I’ll be testing this for a few days to see what happens and report back. I’ll probably add a little bit of automation (example, when I suspend my screen via shortcuts on i3, I’ll do a wifibox stop && zzz command, and then on resume I’ll have the devfs resume event do a wifibox start && dhclient wifibox0). I’ll let you know what happens.

@pgj I compiled 13.1-RELEASE from source (releng/13.1) and re-tested my steps. I was still able to reproduce it on:

FreeBSD 13.1-RELEASE releng/13.1-n250148-fc952ac2212 GENERIC amd64

For a second I thought that there may have been some weird behavior happening between my Anker Dongle (HDMI/Ethernet/USB Ports/SD/Micro SD/Power all over Type C) and my Thinkpad (maybe something about going to sleep and resuming with all of that attached). However, after about 5-6 consecutive working sleep/resume, it finally dropped the 00:06.0 Class 0280: 8086:02f0 slot from the VM. So it seems the same issue has been there and I don’t think there is a regression, just a bug somewhere.

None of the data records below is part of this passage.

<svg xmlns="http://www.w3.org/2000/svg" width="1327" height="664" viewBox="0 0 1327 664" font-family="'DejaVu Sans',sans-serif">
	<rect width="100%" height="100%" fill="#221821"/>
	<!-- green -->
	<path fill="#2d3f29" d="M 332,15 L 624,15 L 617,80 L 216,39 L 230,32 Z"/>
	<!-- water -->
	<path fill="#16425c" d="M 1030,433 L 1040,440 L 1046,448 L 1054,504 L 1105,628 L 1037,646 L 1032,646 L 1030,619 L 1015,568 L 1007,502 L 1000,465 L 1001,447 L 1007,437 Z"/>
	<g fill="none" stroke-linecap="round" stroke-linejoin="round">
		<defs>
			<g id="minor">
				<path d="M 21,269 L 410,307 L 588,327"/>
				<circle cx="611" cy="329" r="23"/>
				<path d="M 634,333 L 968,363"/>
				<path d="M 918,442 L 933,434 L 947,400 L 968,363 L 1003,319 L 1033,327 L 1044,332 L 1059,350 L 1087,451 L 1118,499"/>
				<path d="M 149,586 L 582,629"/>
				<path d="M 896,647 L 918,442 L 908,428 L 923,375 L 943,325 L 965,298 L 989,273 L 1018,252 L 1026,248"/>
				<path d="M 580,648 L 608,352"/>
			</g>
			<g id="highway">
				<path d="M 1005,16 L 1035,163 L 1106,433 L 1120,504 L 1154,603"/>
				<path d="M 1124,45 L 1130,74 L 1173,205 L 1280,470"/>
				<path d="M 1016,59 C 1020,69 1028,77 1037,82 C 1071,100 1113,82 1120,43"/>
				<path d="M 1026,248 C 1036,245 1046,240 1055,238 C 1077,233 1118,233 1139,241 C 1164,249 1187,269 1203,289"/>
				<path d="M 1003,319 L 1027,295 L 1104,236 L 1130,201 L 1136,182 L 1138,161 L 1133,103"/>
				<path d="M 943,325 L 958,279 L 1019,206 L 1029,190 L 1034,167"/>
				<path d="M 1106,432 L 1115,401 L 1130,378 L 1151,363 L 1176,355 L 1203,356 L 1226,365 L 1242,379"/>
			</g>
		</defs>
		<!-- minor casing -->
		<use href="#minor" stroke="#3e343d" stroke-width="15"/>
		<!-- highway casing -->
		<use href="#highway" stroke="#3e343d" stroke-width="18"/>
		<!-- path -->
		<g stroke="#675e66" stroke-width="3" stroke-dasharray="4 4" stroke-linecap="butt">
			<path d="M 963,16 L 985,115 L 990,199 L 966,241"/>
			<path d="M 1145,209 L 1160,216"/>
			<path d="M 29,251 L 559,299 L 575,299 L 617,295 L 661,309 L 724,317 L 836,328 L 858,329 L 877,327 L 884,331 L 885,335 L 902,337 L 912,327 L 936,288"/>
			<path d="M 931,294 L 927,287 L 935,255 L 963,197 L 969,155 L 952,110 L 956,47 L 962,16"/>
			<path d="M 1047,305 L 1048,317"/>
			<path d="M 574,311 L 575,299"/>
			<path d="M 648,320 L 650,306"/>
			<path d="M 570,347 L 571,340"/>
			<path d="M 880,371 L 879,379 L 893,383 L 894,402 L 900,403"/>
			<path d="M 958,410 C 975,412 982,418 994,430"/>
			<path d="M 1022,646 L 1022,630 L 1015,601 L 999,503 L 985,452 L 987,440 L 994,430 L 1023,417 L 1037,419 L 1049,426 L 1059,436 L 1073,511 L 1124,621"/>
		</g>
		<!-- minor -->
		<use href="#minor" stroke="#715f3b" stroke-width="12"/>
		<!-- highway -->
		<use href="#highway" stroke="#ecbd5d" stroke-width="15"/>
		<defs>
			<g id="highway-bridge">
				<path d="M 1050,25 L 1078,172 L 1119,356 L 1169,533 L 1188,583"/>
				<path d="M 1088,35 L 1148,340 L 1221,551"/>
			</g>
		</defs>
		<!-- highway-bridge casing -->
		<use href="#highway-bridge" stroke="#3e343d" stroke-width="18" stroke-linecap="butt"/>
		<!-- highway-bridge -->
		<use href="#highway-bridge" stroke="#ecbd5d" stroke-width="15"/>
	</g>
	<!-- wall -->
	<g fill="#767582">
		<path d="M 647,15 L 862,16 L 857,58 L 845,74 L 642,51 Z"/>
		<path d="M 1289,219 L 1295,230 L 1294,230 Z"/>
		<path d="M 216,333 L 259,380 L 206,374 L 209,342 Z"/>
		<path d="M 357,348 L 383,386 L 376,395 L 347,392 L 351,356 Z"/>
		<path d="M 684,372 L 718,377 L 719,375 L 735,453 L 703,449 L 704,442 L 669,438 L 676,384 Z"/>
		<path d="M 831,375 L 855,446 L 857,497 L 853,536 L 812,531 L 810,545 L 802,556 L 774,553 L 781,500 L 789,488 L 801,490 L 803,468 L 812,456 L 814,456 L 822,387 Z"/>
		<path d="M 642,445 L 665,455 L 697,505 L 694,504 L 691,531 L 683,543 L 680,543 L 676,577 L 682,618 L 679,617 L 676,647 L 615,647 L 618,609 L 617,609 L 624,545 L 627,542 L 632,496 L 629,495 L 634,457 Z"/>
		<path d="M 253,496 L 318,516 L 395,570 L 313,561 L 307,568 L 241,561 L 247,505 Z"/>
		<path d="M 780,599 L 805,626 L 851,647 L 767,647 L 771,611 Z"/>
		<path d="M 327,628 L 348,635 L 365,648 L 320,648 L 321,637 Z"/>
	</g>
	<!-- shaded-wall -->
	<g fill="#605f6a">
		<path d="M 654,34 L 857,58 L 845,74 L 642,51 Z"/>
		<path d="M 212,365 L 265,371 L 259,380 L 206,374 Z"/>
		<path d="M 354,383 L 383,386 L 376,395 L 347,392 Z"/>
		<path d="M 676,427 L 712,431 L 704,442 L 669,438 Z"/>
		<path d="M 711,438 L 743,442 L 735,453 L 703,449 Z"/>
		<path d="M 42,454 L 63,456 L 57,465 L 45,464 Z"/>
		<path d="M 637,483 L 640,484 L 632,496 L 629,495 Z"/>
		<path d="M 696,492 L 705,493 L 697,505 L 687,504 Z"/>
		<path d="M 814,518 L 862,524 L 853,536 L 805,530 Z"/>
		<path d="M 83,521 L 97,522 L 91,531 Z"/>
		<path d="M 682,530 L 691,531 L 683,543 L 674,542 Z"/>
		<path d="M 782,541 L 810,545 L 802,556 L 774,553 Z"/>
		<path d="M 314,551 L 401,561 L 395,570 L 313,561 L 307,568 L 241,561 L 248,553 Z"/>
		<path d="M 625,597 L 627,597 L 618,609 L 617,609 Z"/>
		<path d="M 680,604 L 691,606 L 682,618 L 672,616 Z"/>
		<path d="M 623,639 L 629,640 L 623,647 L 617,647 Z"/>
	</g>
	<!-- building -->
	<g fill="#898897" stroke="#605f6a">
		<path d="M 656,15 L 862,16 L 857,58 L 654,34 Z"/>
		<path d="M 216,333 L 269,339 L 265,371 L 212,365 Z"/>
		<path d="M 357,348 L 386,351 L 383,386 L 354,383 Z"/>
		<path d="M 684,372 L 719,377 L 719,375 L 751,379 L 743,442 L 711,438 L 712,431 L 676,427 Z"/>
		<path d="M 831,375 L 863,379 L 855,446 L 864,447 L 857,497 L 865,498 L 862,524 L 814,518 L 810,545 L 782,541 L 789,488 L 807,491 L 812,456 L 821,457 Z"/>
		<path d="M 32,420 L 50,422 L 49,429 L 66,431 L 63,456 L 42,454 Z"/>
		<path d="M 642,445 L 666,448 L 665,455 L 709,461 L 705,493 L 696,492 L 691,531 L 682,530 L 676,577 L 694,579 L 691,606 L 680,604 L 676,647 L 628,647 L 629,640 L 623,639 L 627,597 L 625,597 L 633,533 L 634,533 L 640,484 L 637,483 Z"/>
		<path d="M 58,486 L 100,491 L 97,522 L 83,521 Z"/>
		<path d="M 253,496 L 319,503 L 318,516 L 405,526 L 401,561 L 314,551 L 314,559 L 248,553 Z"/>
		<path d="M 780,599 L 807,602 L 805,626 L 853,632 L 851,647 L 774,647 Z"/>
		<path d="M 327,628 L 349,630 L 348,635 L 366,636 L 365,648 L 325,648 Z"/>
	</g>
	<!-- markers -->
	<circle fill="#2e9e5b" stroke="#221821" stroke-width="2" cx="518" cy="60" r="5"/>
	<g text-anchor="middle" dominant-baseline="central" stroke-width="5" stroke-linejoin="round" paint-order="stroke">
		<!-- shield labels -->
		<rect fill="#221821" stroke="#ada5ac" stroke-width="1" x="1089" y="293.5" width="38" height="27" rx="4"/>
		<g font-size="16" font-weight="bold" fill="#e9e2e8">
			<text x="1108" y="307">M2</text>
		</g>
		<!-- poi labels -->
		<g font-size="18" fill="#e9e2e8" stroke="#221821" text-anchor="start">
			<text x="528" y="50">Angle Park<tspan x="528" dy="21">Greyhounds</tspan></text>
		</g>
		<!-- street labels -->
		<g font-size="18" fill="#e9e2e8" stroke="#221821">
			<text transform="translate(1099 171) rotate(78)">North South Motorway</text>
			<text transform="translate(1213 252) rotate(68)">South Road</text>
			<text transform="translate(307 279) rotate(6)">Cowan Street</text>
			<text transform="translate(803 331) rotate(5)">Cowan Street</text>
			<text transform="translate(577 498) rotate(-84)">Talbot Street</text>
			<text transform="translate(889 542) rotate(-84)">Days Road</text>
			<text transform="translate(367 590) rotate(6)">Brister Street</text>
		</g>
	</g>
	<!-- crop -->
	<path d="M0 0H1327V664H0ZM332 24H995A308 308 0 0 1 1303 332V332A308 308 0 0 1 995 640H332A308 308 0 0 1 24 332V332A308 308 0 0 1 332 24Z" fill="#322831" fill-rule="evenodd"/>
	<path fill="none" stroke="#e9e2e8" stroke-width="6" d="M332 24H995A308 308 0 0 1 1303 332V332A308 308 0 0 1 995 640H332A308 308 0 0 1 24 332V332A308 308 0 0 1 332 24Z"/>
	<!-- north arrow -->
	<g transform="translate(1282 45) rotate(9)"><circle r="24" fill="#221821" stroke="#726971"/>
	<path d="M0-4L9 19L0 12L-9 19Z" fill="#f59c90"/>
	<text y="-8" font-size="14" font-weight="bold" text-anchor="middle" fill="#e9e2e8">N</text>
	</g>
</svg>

I’ve attached a longer /var/log/messages below (contains -STABLE and then -RELEASE logs). Things related to ppt0 mem 0xea238000-0xea23bfff at device 20.3 on pci0 seem interesting.

messages-1.txt

@pgj Sounds good. I guess I should hope it fails for you too on STABLE and it isn’t just me 😂.

And yea, you could checkout 488f9d85278 (n251926) on the stable/13 branch.